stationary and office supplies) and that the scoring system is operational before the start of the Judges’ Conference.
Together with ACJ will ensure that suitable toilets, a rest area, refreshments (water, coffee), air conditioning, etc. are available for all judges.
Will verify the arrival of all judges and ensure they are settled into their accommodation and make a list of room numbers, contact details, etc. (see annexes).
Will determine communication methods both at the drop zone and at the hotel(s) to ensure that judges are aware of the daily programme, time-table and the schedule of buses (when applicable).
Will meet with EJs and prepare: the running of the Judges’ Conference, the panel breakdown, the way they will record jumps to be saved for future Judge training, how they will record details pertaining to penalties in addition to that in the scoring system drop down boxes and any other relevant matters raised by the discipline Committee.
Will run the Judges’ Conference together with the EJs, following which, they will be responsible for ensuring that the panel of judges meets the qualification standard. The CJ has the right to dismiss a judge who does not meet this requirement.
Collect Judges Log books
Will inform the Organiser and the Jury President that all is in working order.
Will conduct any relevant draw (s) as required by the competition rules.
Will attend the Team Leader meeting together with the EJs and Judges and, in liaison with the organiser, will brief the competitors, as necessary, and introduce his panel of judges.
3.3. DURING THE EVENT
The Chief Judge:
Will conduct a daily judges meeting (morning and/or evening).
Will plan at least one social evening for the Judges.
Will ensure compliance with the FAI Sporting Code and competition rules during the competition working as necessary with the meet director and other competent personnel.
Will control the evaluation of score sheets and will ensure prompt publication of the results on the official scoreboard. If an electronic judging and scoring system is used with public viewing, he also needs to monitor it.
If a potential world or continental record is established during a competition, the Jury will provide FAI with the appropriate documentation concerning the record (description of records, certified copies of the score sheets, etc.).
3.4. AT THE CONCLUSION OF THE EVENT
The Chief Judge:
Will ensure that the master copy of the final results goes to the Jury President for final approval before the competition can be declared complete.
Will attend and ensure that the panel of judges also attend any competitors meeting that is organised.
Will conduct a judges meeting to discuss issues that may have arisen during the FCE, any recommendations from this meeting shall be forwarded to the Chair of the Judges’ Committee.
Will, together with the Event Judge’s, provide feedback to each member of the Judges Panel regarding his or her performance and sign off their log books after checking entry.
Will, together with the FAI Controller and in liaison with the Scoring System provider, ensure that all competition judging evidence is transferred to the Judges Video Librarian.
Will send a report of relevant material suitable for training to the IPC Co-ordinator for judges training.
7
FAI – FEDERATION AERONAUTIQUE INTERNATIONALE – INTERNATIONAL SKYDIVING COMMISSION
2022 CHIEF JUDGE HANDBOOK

──────

■ Problem: Take from the listing above each line that contains the string "results".

■ Answer to the problem:
Will control the evaluation of score sheets and will ensure prompt publication of the results on the official scoreboard. If an electronic judging and scoring system is used with public viewing, he also needs to monitor it.
Will ensure that the master copy of the final results goes to the Jury President for final approval before the competition can be declared complete.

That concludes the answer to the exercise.